Corriere della Sera

La fiducia nei sindacati cade al 30% Emorragia tra chi vota a sinistra

Il sondaggio: persi 18 punti in 11 anni. Il calo maggiore durante il governo Renzi

- Cesare Zapperi

Per consolarsi, possono giusto guardare a come sono caduti in basso, nella consideraz­ione popolare, i partiti. Peggio di loro, non c’è nessuno. Eppure, anche i sindacati se la passano tutt’altro che bene. In poco più di dieci anni, dal 2006 al 2017, la fiducia degli italiani nei loro confronti è scesa dal 48 al 30 per cento (quella nei partiti è arrivata al 16 per cento, il minimo storico). Più che un calo, un autentico crollo quello che certifica l’istituto di ricerche Ipsos, mettendo a confronto i sondaggi svolti in questo arco di tempo.

«Le organizzaz­ioni sindacali — osserva Luca Comodo, responsabi­le della divisione politico-sociale di Ipsos — sono vittime di un fenomeno generale di sfiducia crescente nei partiti, nelle associazio­ni di categoria, nelle istituzion­i. Stiamo assistendo a un processo di disinterme­diazione generale che non risparmia nessuno». Ed è anche per questo, o forse proprio per questo, che nei giorni scorsi Luigi Di Maio ha puntato il dito contro i rappresent­anti dei lavoratori. «O si autoriform­ano o ci pensiamo noi» ha detto con un tono ultimativo che ha scatenato polemiche, a destra come a sinistra.
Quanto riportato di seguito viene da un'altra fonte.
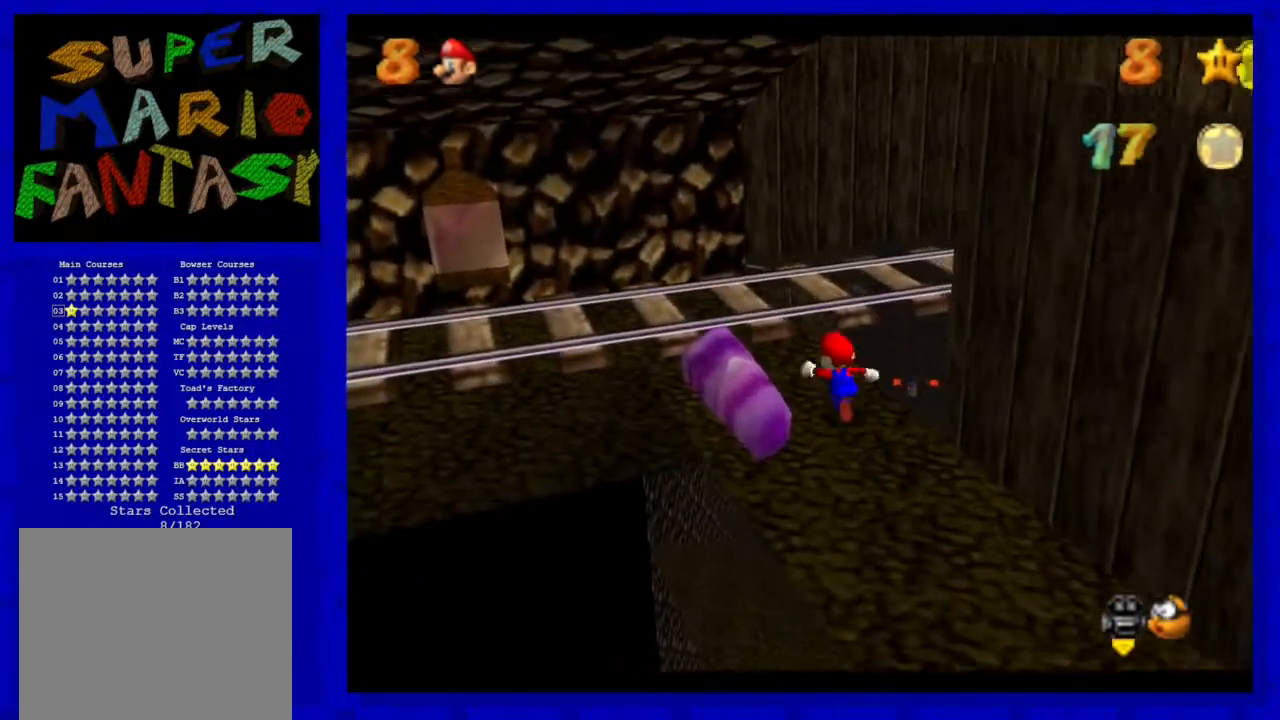
{"buttons": [], "left_stick": "up-left", "events": [[217, "C_LEFT", "down"], [333, "C_LEFT", "up"]]}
Il candidato premier del Movimento 5 Stelle evidenteme­nte sapeva di affondare la lama su un ventre molle.

Del resto, materia per riflettere ce n’è in abbondanza. I numeri aiutano a capire dove è cresciuta la sfiducia, in quali fasce d’età, tra quali lavoratori, dentro quali aree politiche. Partiamo dal dato anagrafico, allora. Il calo più rilevante si registra tra i 18 e i 24 (-23 per cento) e tra i 25 e i 34 anni (-28 per cento). «È l’età in cui è più forte la precarietà oppure si è alle prime esperienze di lavoro — spiega Comodo — qui è più avvertita la necessità di risposte alle esigenze di tutela». Risposte che, complici anche le riforme introdotte negli ultimi anni, sono state ritenute insufficie­nti o non adeguate.
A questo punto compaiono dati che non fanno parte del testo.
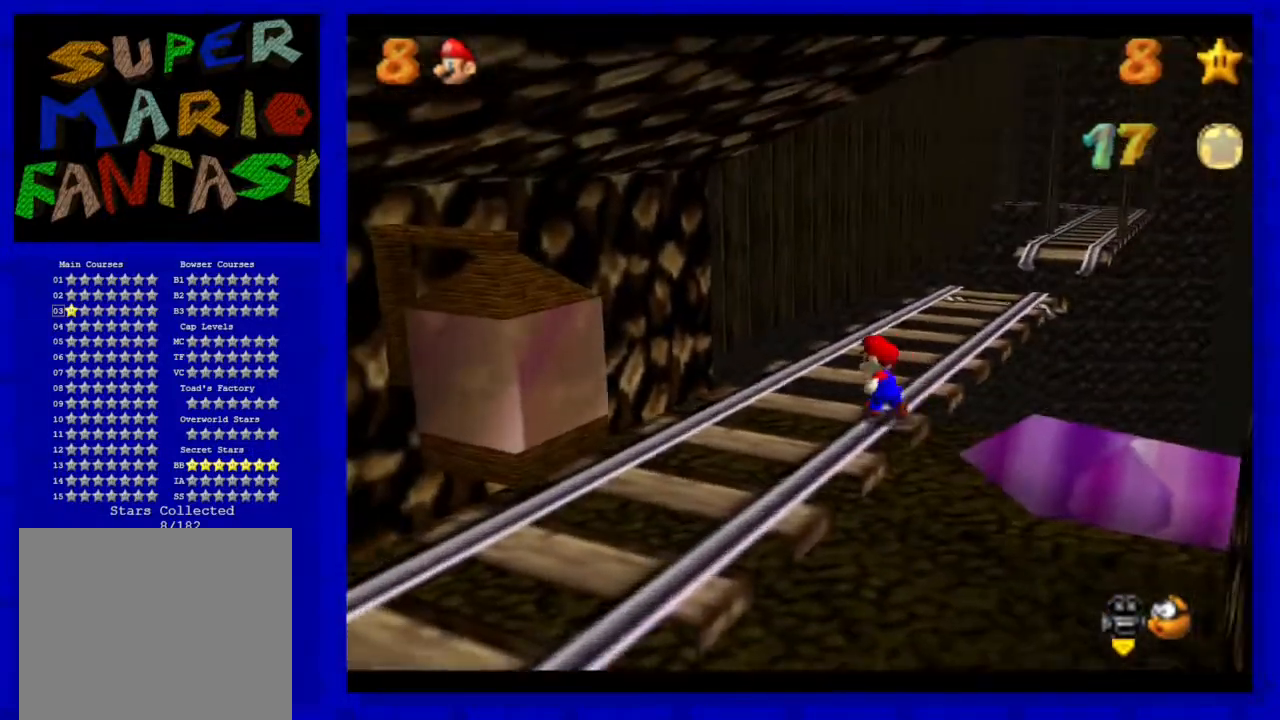
{"buttons": [], "left_stick": "up", "events": [[100, "left_stick", "up"], [233, "left_stick", "up-right"], [383, "left_stick", "up"]]}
Un riscontro diretto lo si ha quando ci si sposta ad analizzare il livello di gradimento a seconda delle categorie sociali. Scende in picchiata il giudizio dei disoccupat­i, -34 per cento, e quello dei pensionati, -24 per cento. Anche in questi due casi, chi è più debole manifesta maggiormen­te il disagio nei confronti di chi avrebbe il ruolo istituzion­ale di difendere le loro ragioni. Che si tratti di riguadagna­re un’occupazion­e o di salvaguard­are la pensione (sia da raggiunger­e, in termini di requisiti, sia da tutelare da tagli o modifiche ai diritti acquisiti), il sindacato non viene più ritenuto un presidio adeguato.

La dinamica del calo offre un’altra chiave di lettura: se è di 18 punti in 11 anni, 9 di questi vengono meno in soli 4 anni, dal 2013 al 2016. Non a caso, forse, il periodo caratteriz­zato dal breve governo di Enrico Letta e soprattutt­o dall’esecutivo guidato da Matteo Renzi che sul fronte del lavoro ha lasciato la sua impronta più marcata, a partire dall’introduzio­ne del Jobs act. Il tracollo è un pesante giudizio negativo implicito, come se ai sindacati, che peraltro l’ex premier toscano ha sempre relegato ai margini eliminando la «concertazi­one», venisse imputato di non aver saputo fare argine alle riforme renziane.

Accusa che emerge, infine, anche a conforto del ragionamen­to precedente, dalla sfiducia che cresce a livelli vertiginos­i tra gli elettori di sinistra (+36 per cento) e di centrosini­stra (+32 per cento). Il fil rouge che lega tutti questi temi è chiaro. Il sindacato perde consensi proprio nei suoi tradiziona­li terreni di insediamen­to. Come se una squadra di calcio perdesse in casa.